### SOURCE TEXT:

------------------------------------------------------------

September 25 2001
In a recent decision(1), Ontario's highest court refused to allow the owners and operators of a Toronto nightclub to use a complicated web of related companies to avoid paying damages to a wrongfully dismissed employee. The Ontario Court of Appeal expressly stated that it was not 'piercing the corporate veil' nor otherwise challenging the propriety of the nightclub owners' decision to operate the nightclub through several corporations. Nevertheless, the court cast a wide net in ordering that a judgment against one corporation was enforceable against several of its corporate affiliates and the individuals who owned them. In doing so, the Court of Appeal's decision presents a clear challenge to the ability of businesses to contain and minimize risks to their assets by allocating their operations and associated liabilities among several affiliated corporations.
A wrongful dismissal action was brought by Joseph Alouche, who was dismissed from his position as manager of a Toronto nightclub, For Your Eyes Only. As the Court of Appeal observed, while the nightclub was a simple entity, "beneath the surface of lights, liquor and entertainment, there was a fairly sophisticated group of companies involved in the operation of the nightclub", all of which were owned by two individuals, Messrs Grad and Grosman. The members of the Grad-Grosman Group were as follows:
In his wrongful dismissal action Alouche obtained judgment against the company that issued his paycheques, Best Beaver Management Inc. However, shortly before trial Best Beaver ceased to do business as part of a corporate reorganization of the Grad-Grosman Group and ultimately paid nothing pursuant to the judgment. In attempting to enforce the judgment, two sheriffs raided the For Your Eyes Only premises and seized cash. Downtown Eatery Limited claimed that the cash belonged to it and sued Alouche for its return. Alouche counterclaimed against Grad, Grosman and the corporations in the Grad-Grosman Group for his unsatisfied judgment against Best Beaver. At the trial of this second action, Alouche's counterclaim was dismissed.

------------------------------------------------------------

### EXPLORE THE MATERIAL:
**1.** Switch "damages" to "compensation" in the court decision summary, starting at "September 25 2001" and ending at "several affiliated corporations.".
**2.** Does each statement agree with the court decision summary? Answer yes or no for each, and quote the words that settle it.
(a) The Ontario Court of Appeal said it was piercing the corporate veil.
(b) Alouche was the manager of For Your Eyes Only.
(c) Alouche's counterclaim succeeded at the trial of the second action.
**3.** Answer these questions using the court decision summary.
(a) Which two individuals owned the companies involved in running the nightclub?
(b) Which company issued Alouche's paycheques?
(c) What did the sheriffs seize from the For Your Eyes Only premises?
The records that follow have no connection to the court decision summary.

------------------------------------------------------------

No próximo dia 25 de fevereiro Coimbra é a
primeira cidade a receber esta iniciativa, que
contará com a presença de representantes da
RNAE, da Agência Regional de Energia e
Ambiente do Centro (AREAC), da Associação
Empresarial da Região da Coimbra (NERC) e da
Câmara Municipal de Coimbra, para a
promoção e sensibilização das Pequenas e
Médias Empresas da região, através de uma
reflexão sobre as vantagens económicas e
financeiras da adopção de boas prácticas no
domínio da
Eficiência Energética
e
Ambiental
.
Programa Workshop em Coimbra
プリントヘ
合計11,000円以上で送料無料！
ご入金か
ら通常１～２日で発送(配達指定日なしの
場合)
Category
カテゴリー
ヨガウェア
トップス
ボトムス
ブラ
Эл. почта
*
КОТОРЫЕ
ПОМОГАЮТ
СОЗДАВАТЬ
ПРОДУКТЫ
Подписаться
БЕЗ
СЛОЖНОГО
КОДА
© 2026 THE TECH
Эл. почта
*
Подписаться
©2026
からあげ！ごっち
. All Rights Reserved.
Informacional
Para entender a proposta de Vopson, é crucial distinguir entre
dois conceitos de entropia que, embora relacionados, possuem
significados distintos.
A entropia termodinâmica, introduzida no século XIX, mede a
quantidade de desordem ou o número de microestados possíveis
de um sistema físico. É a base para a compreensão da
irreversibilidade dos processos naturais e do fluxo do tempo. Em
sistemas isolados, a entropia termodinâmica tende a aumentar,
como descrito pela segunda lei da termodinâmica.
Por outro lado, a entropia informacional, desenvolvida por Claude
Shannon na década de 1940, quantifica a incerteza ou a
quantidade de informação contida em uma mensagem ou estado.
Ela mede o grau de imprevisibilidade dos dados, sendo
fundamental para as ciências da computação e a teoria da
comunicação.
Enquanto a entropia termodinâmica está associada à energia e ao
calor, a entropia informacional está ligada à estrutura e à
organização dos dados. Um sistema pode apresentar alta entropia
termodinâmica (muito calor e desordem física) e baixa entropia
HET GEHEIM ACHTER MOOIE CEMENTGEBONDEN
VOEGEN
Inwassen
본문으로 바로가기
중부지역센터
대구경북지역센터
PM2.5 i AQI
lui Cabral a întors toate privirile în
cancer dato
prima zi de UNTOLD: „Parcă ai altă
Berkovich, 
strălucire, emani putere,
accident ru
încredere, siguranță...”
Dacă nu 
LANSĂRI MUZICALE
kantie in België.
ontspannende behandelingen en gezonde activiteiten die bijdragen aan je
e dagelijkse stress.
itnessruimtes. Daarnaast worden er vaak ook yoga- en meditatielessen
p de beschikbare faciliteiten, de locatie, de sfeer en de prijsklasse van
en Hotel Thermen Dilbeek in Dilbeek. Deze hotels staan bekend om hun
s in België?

------------------------------------------------------------

### SOLUTIONS PER TASK:
**1.**
September 25 2001
In a recent decision(1), Ontario's highest court refused to allow the owners and operators of a Toronto nightclub to use a complicated web of related companies to avoid paying compensation to a wrongfully dismissed employee. The Ontario Court of Appeal expressly stated that it was not 'piercing the corporate veil' nor otherwise challenging the propriety of the nightclub owners' decision to operate the nightclub through several corporations. Nevertheless, the court cast a wide net in ordering that a judgment against one corporation was enforceable against several of its corporate affiliates and the individuals who owned them. In doing so, the Court of Appeal's decision presents a clear challenge to the ability of businesses to contain and minimize risks to their assets by allocating their operations and associated liabilities among several affiliated corporations.

**2.**
(a) No: "The Ontario Court of Appeal expressly stated that it was not 'piercing the corporate veil'"
(b) Yes: "dismissed from his position as manager of a Toronto nightclub, For Your Eyes Only"
(c) No: "At the trial of this second action, Alouche's counterclaim was dismissed."

**3.**
(a) Messrs Grad and Grosman
(b) Best Beaver Management Inc.
(c) Cash